We older folks are used to millennials running circles around us when it comes to technology, but when it comes to money matters, those youngsters are clueless. Or are they?
While millennials often get a bad rap when it comes to responsibility, a new report from Credit Karma shows that this generation of 18-34 year olds is actually more in line with traditional values—especially about finances—than you may think. The survey of more than 1,000 millennials nationwide revealed the following surprising facts:
Advancement drives millennial career choices. Almost two-thirds of millennials said a wage increase or promotion motivated them to change jobs, as opposed to boredom or lack of focus. The characterization of millennials as irresponsible job hoppers, therefore, is incorrect.
Actually, millennials are loyal employees. When treated fairly and paid well, millennials tend to stay with their jobs. Seventy percent of older, currently employed millennials (ages 29-34) said that on average, they had stayed four years or longer at each job they’ve held. Among younger millennials (ages 18-28), 63 percent said they anticipated working for their current employer for four or more years.
Millennials are building good credit. Just like the generations who came before, millennials are also opening credit cards. Sixty-two percent of those surveyed said they had at least one open credit card. Among the minority who do not have a credit card, 48 percent wisely cited an aversion to debt as their No. 1 reason.
Millennials are ahead of the game on saving. Of the whopping 52 percent of millennials already saving for retirement, 89 percent started at age 28 or younger. Unfortunately, that’s because the majority (62 percent) feel they can’t count on Social Security being available down the line. Remember, this is a group that came of age in the recession—75 percent of millennials cite the 2008 financial crisis as moderately, very or extremely influential in shaping their beliefs about personal finance management.

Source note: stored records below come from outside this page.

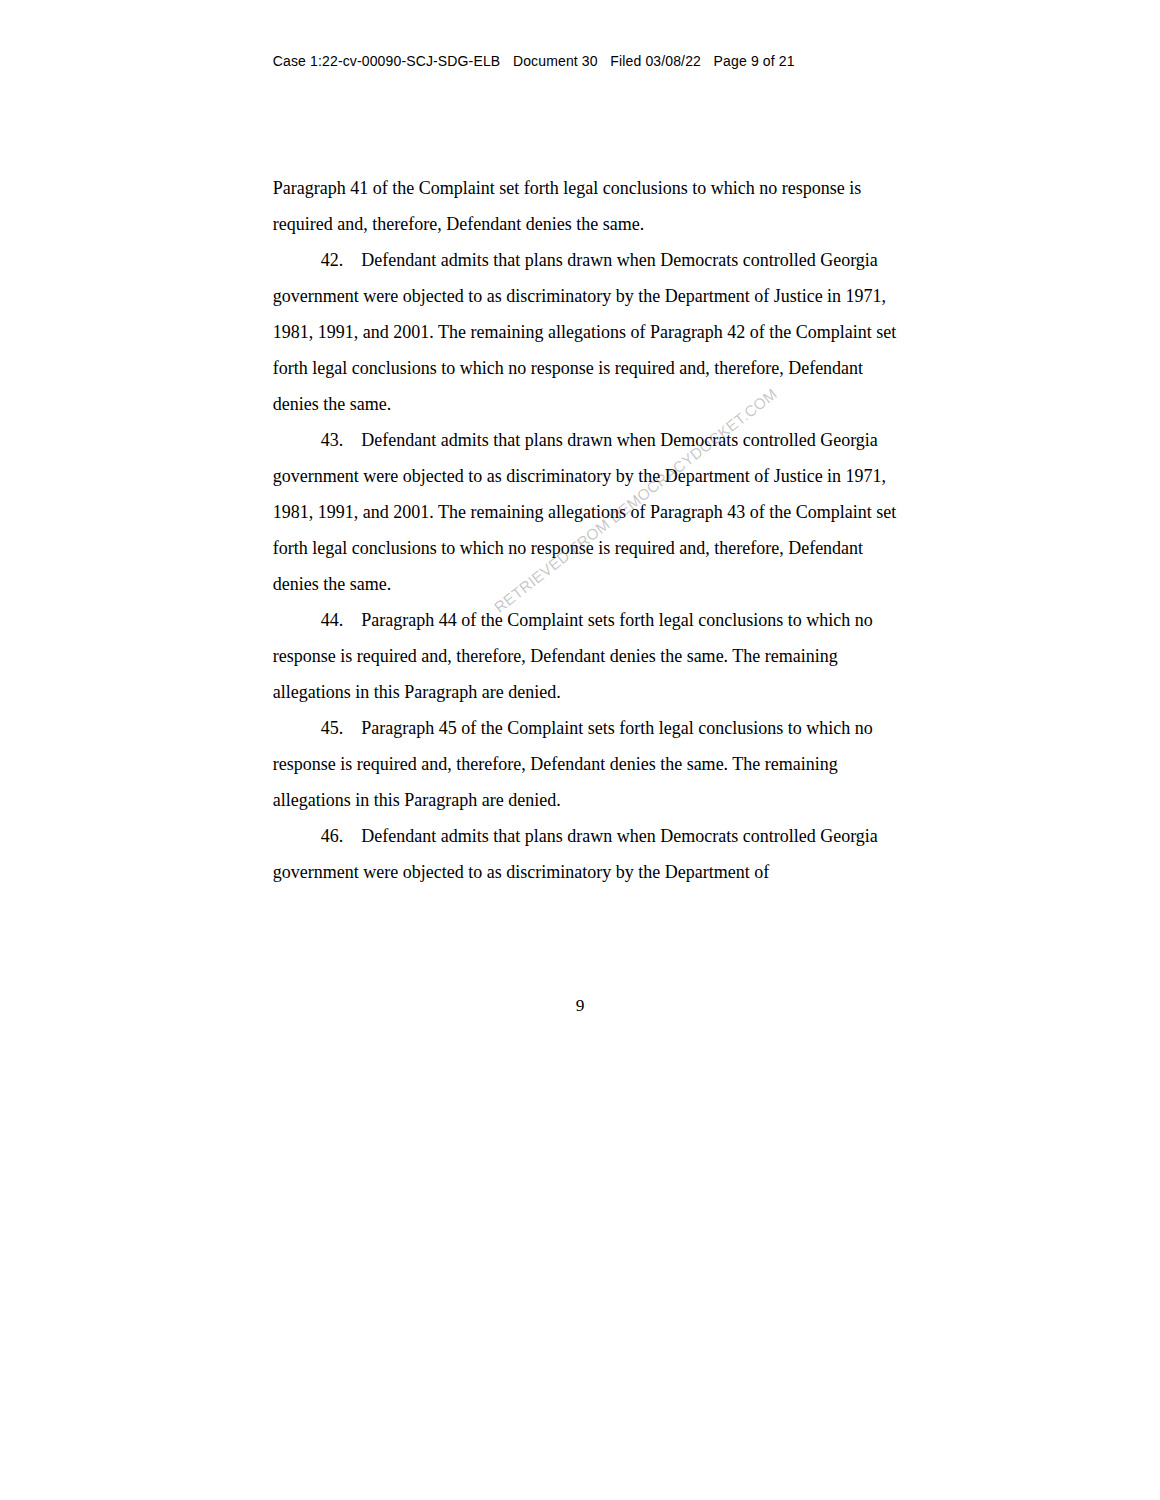Case 1:22-cv-00090-SCJ-SDG-ELB Document 30 Filed 03/08/22 Page 9 of 21
RETRIEVED FROM DEMOCRACYDOCKET.COM
Paragraph 41 of the Complaint set forth legal conclusions to which no response is required and, therefore, Defendant denies the same.
42. Defendant admits that plans drawn when Democrats controlled Georgia government were objected to as discriminatory by the Department of Justice in 1971, 1981, 1991, and 2001. The remaining allegations of Paragraph 42 of the Complaint set forth legal conclusions to which no response is required and, therefore, Defendant denies the same.
43. Defendant admits that plans drawn when Democrats controlled Georgia government were objected to as discriminatory by the Department of Justice in 1971, 1981, 1991, and 2001. The remaining allegations of Paragraph 43 of the Complaint set forth legal conclusions to which no response is required and, therefore, Defendant denies the same.
44. Paragraph 44 of the Complaint sets forth legal conclusions to which no response is required and, therefore, Defendant denies the same. The remaining allegations in this Paragraph are denied.
45. Paragraph 45 of the Complaint sets forth legal conclusions to which no response is required and, therefore, Defendant denies the same. The remaining allegations in this Paragraph are denied.
46. Defendant admits that plans drawn when Democrats controlled Georgia government were objected to as discriminatory by the Department of
9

Yes, student loans are an issue, but millennials are still moving forward. While this generation truly is burdened with tremendous student debt, it isn’t stopping them from progressing long-term. Less than 20 percent of millennials surveyed who do not have any open credit cards cited their student debt load as impacting their decision to take out credit. Just 4 percent said that student loans were holding them back from owning a home and 88 percent of millennial non-homeowners said “yes” to home-buying in the future.
So when it comes to millennials, take the stereotype with a large grain of salt—better yet, throw it out the window and deal in the facts. Otherwise, you may miss out on some great new recruits and future clients.